[[ Material provided, beginning ]]

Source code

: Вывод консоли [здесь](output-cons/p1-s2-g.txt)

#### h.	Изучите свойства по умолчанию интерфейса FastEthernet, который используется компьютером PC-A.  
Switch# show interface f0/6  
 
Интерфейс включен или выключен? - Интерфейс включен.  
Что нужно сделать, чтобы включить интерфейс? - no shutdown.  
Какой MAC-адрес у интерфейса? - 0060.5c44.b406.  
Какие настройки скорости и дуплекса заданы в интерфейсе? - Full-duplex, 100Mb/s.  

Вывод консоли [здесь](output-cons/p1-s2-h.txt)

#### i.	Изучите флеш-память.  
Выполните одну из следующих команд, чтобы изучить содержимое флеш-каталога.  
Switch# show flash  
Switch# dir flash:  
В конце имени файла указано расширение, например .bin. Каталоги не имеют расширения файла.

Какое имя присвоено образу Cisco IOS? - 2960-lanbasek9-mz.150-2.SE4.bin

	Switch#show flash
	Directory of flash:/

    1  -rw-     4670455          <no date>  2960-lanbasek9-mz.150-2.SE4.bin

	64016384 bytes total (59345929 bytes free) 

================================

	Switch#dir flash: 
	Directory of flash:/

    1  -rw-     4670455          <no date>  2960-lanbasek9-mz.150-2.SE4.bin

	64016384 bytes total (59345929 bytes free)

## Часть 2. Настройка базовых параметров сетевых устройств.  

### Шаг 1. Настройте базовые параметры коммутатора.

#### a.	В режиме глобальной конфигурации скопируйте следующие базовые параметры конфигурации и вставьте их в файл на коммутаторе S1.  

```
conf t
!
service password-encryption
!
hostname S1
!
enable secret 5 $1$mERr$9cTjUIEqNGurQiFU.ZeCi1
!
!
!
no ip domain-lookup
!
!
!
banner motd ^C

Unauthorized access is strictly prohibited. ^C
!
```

[[ Material provided, end ]]

Everything in the records is to be copied exactly.

Source code

: Вывод консоли [здесь](output-cons/p1-s2-g.txt)

#### h.	Изучите свойства по умолчанию интерфейса FastEthernet, который используется компьютером PC-A.  
Switch# show interface f0/6  
 
Интерфейс включен или выключен? - Интерфейс включен.  
Что нужно сделать, чтобы включить интерфейс? - no shutdown.  
Какой MAC-адрес у интерфейса? - 0060.5c44.b406.  
Какие настройки скорости и дуплекса заданы в интерфейсе? - Full-duplex, 100Mb/s.  

Вывод консоли [здесь](output-cons/p1-s2-h.txt)

#### i.	Изучите флеш-память.  
Выполните одну из следующих команд, чтобы изучить содержимое флеш-каталога.  
Switch# show flash  
Switch# dir flash:  
В конце имени файла указано расширение, например .bin. Каталоги не имеют расширения файла.

Какое имя присвоено образу Cisco IOS? - 2960-lanbasek9-mz.150-2.SE4.bin

	Switch#show flash
	Directory of flash:/

    1  -rw-     4670455          <no date>  2960-lanbasek9-mz.150-2.SE4.bin

	64016384 bytes total (59345929 bytes free) 

================================

	Switch#dir flash: 
	Directory of flash:/

    1  -rw-     4670455          <no date>  2960-lanbasek9-mz.150-2.SE4.bin

	64016384 bytes total (59345929 bytes free)

## Часть 2. Настройка базовых параметров сетевых устройств.  

### Шаг 1. Настройте базовые параметры коммутатора.

#### a.	В режиме глобальной конфигурации скопируйте следующие базовые параметры конфигурации и вставьте их в файл на коммутаторе S1.  

```
conf t
!
service password-encryption
!
hostname S1
!
enable secret 5 $1$mERr$9cTjUIEqNGurQiFU.ZeCi1
!
!
!
no ip domain-lookup
!
!
!
banner motd ^C

Unauthorized access is strictly prohibited. ^C
!
```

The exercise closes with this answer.